Hammer Films: Icons of Horror Collection
The long-anticipated release of rarities from Britain’s premiere horror house, Hammer Films, was cause for celebration. Made in conjunction with Columbia Pictures, the four featured gems fall in the shadow of the studio’s more famous Universal collaborations, but they are pure Hammer, deep with Gothic atmosphere, studied chills and pure entertainment chops.
The two-DVD set includes The Two Faces of Dr. Jekyll (1960), Scream of Fear (1961), The Curse of the Mummy’s Tomb (1964) and my personal favorite, The Gorgon (1964), a fun spooker starring Christopher Lee and Peter Cushing that finds the snake-headed Medusa of Greek myth terrorizing the British moors. Weirdly brilliant!
And This Is Free (1964)
Mike Shea’s cinema verite classic is a lesson in the Blues told through Chicago’s long-gone Maxwell Street open-air market — an unparalleled melting pot of ethic, social, commercial, culinary and, most importantly, musical influences.
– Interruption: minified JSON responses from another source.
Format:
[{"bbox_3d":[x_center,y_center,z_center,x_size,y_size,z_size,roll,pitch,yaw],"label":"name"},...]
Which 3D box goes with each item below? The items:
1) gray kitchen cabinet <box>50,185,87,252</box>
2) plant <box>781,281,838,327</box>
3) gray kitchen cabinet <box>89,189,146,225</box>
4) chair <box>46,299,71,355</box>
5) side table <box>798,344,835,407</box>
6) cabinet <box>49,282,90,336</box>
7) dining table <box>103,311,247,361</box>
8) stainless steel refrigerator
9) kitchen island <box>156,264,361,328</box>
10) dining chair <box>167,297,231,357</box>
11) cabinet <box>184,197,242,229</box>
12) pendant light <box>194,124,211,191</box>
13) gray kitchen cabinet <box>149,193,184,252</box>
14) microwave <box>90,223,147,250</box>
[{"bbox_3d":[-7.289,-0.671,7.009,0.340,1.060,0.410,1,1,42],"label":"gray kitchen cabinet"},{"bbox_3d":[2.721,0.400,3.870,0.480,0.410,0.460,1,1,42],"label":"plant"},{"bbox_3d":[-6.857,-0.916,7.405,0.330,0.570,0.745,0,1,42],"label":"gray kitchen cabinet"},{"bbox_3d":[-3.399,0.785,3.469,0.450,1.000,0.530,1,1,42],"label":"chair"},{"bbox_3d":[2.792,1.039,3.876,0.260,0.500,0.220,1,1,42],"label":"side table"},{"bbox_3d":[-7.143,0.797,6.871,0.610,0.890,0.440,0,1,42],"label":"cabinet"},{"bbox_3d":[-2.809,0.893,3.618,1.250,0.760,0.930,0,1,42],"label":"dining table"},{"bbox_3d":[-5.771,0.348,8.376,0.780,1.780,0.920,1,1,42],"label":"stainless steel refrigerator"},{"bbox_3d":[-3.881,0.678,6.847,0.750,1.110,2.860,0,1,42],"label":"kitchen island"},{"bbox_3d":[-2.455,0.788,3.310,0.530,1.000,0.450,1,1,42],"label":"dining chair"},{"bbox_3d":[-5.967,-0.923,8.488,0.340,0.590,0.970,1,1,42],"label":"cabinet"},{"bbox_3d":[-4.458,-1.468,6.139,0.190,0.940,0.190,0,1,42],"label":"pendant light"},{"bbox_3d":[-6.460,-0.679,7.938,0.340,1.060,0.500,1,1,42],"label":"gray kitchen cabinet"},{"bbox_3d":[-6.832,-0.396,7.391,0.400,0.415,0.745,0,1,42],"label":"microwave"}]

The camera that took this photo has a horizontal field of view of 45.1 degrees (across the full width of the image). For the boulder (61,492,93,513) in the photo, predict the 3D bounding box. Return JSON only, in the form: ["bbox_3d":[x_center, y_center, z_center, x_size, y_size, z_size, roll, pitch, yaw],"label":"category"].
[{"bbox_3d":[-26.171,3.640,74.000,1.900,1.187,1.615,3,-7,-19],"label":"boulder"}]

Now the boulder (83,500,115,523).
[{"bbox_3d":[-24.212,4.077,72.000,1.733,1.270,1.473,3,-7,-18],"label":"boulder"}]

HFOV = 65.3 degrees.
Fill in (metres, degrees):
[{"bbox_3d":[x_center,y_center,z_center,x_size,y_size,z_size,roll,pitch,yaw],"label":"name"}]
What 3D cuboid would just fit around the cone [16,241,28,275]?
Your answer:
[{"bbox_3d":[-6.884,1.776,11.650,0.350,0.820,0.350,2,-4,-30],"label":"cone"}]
Anything and everything, legal and illegal, could be found on Maxwell Street, but the music was the star. And This Is Free captures blisteringly raw Blues and Gospel performed street-side by musicians integral to both the Chicago Blues sound and the history of music itself — Robert Nighthawk, Blind Arvella Gray, Carrie Robinson, Floyd Jones, Jim Brewer and more.
In addition to the film, Shanachie’s release contains valuable historical bonus features, a CD of Maxwell Street blues regulars (including Muddy Waters, Jimmy Rogers and Little Walter) and a booklet full of reminiscences. Essential.